London’s Royal Academy is showing a major new exhibition on Modern British Sculpture. It is a great opportunity to see major works by the likes of Epstein, Moore, Hepworth, Caro and Hirst all under one roof.
London is full of wonderful sculpture if you know where to look! There are the obvious things like Nelson’s Column in Trafalgar Square and the changing contemporary works on the Fourth Plinth there. At the moment you can enjoy Yinka Shonibare’s witty and clever ship in a bottle based on Nelson’s flagship HMS Victory.

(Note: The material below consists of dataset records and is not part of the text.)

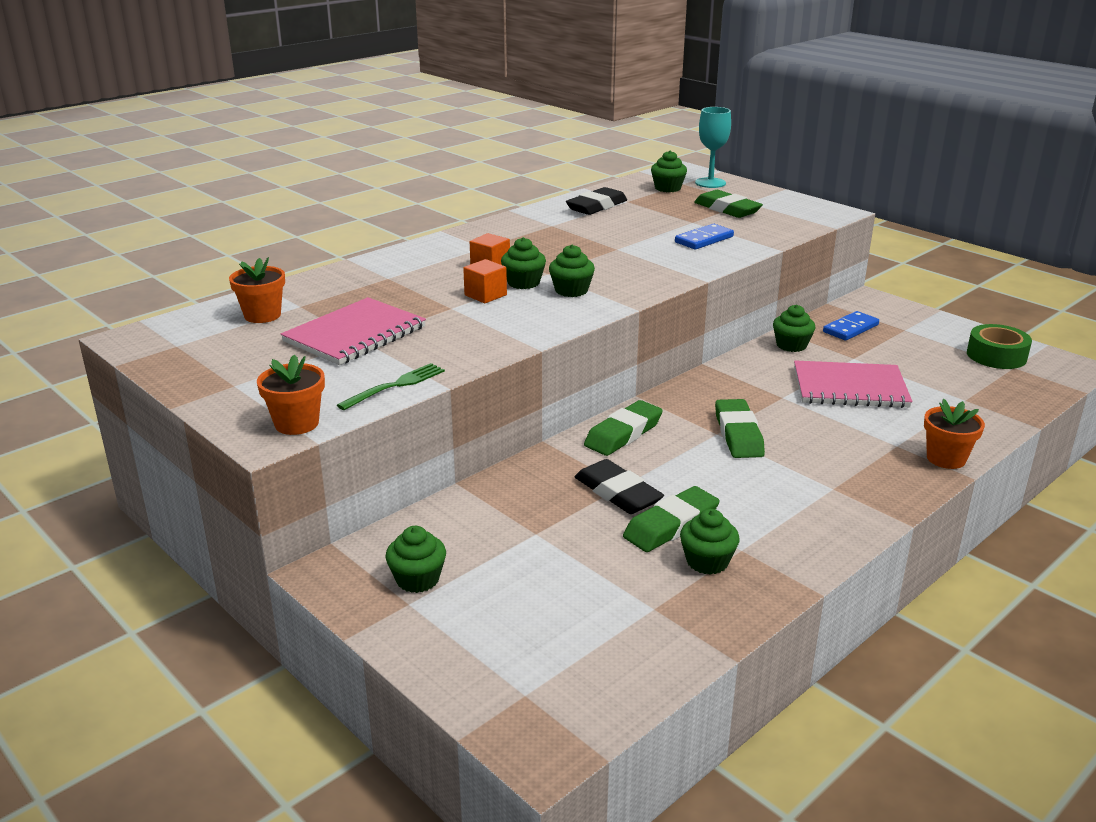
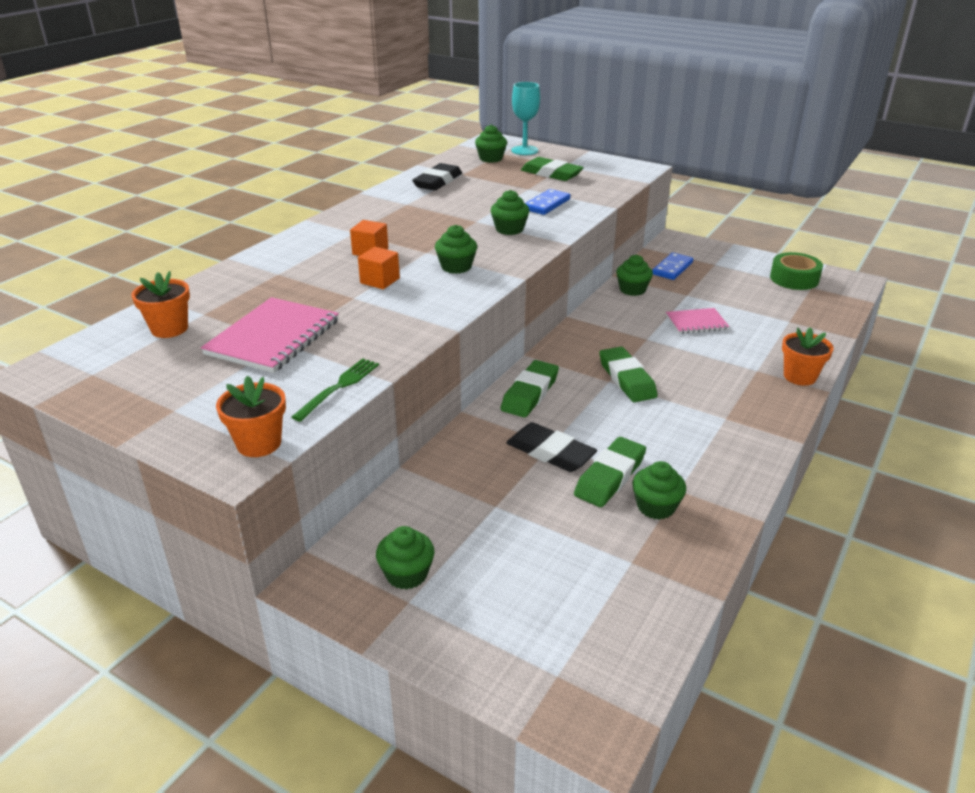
camera: 15 degrees left, 5 degrees up
(523, 283) = (409, 264): green cupcake -> green cupcake (509, 229)
(850, 388) = (696, 322): pink notebook -> pink notebook, size x0.58

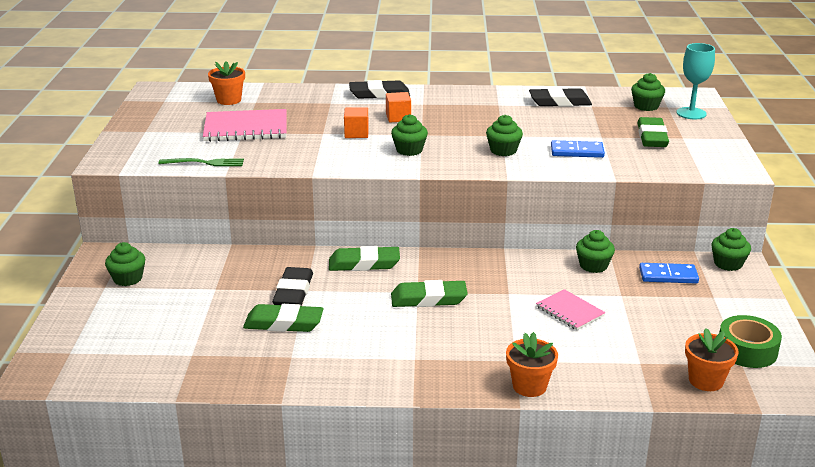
camera: 60 degrees right, 5 degrees down
(259, 443) = (129, 161): orange flower pot -> orange flower pot (706, 380)
(297, 245) = (379, 94): none -> black eraser
(626, 379) = (428, 299): green eraser -> green eraser turned 45 degrees clockwise
(656, 507) = (262, 351): green cupcake -> green cupcake (728, 264)

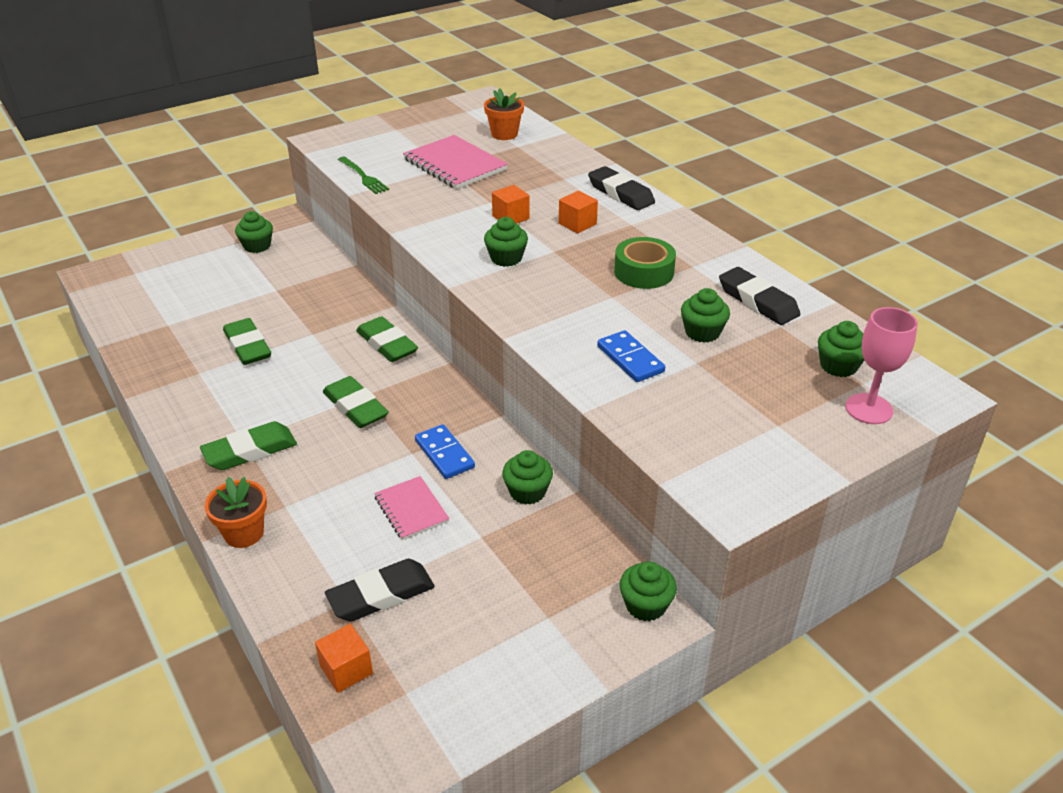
camera: 55 degrees right, 10 degrees up
(293, 292) = (303, 329): black eraser -> black eraser (381, 595)
(503, 150) = (572, 311): green cupcake -> green cupcake (702, 332)
(570, 311) = (411, 509): pink notebook -> pink notebook turned 45 degrees counterclockwise
(652, 137) = (745, 400): green eraser -> green eraser (250, 451)
(668, 276) = (562, 560): blue domino -> blue domino (444, 454)
(691, 113) = (868, 409): turquoise goblet -> pink goblet
(706, 380) = (346, 670): orange flower pot -> orange cube
(747, 350) = (443, 688): green tape -> green tape (643, 272)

Eros by Alfred Gilbert in Piccadilly Circus is famous from countless postcards and movies, but it is not what it seems! Instead of being a statue of the god of intimate love it is really a depiction of Anteros, the god of charitable love and is a memorial to the 19th century philanthropist Lord Shaftesbury. More impressive is Gilbert’s wonderful art nouveau memorial to Queen Alexandra missed by most visitors.
My favourite sculptures are often the ones you suddenly come across when turning a corner - Barry Flanagan’s amusing boxing hares, Rodin’s Burghers of Calais, the surrealist work of Igor Mitoraj or stumbling across Churchill and Roosevelt sitting on a park bench.
Some sculptures commemorate an event such as the moving Kindertransport sculpture, depicting the young Jewish children arriving in London to escape the Nazis. The image of a young girl clutching her suitcase and teddy bear is far more eloquent and memorable than any dry statistic.
Then there are the monumental abstract works by Moore and Serra which seem more powerful outside in a landscape than entrapped by the confines of a gallery.
The more you look, the more you will find of London’s great collection of sculpture!